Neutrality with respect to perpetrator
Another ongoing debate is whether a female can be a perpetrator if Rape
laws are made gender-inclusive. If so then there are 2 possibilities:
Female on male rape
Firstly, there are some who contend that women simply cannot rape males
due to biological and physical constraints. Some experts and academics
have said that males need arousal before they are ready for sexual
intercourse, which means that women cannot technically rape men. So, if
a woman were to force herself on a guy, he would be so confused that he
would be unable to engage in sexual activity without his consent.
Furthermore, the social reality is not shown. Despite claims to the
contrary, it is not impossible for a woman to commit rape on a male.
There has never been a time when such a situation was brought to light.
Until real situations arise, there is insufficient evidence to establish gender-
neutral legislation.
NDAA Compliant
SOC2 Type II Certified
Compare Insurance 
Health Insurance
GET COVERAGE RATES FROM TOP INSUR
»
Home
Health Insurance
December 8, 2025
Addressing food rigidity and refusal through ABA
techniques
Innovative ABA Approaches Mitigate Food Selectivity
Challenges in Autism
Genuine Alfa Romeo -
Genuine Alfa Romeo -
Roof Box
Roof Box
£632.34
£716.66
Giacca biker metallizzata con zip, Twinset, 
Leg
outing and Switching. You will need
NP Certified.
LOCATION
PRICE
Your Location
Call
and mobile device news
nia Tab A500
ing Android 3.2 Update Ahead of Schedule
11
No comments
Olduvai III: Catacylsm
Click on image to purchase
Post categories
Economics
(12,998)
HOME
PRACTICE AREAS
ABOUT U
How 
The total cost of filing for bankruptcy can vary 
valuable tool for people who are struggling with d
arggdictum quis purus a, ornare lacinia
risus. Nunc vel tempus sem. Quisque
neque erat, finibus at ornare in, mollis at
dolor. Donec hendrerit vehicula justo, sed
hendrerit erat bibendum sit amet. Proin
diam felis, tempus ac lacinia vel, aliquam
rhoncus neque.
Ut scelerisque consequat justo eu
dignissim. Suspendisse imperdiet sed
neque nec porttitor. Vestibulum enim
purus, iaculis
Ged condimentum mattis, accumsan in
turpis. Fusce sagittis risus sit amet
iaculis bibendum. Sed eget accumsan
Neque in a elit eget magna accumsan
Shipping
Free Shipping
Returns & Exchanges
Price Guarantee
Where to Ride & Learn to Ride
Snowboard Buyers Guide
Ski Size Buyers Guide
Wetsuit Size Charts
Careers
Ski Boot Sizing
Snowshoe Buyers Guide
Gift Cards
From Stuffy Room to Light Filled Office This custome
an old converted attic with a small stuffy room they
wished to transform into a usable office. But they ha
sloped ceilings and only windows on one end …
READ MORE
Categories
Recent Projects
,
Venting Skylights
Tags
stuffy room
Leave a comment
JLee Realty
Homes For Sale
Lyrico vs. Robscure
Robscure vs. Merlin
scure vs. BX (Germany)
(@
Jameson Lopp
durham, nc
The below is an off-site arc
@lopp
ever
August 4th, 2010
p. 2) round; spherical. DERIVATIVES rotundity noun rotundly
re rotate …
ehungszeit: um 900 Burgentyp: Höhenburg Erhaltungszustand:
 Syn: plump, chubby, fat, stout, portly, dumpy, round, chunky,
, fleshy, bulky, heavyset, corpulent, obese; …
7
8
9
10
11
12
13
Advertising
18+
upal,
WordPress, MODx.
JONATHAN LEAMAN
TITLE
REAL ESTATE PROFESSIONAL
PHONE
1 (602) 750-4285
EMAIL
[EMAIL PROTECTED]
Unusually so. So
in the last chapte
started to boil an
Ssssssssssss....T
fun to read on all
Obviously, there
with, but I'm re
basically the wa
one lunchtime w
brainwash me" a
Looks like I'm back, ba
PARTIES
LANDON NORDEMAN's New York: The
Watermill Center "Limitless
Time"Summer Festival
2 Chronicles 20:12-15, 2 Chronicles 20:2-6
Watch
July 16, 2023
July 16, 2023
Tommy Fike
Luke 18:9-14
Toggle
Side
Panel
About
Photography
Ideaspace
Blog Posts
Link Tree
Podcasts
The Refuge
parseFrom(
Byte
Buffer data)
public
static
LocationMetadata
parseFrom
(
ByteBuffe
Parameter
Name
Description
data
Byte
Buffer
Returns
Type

════════════════════

(Exercise details)
Transcribe the records above exactly, from the opening line down to and including the line with "would be unable".

(Answer for the task)
Neutrality with respect to perpetrator
Another ongoing debate is whether a female can be a perpetrator if Rape
laws are made gender-inclusive. If so then there are 2 possibilities:
Female on male rape
Firstly, there are some who contend that women simply cannot rape males
due to biological and physical constraints. Some experts and academics
have said that males need arousal before they are ready for sexual
intercourse, which means that women cannot technically rape men. So, if
a woman were to force herself on a guy, he would be so confused that he
would be unable to engage in sexual activity without his consent.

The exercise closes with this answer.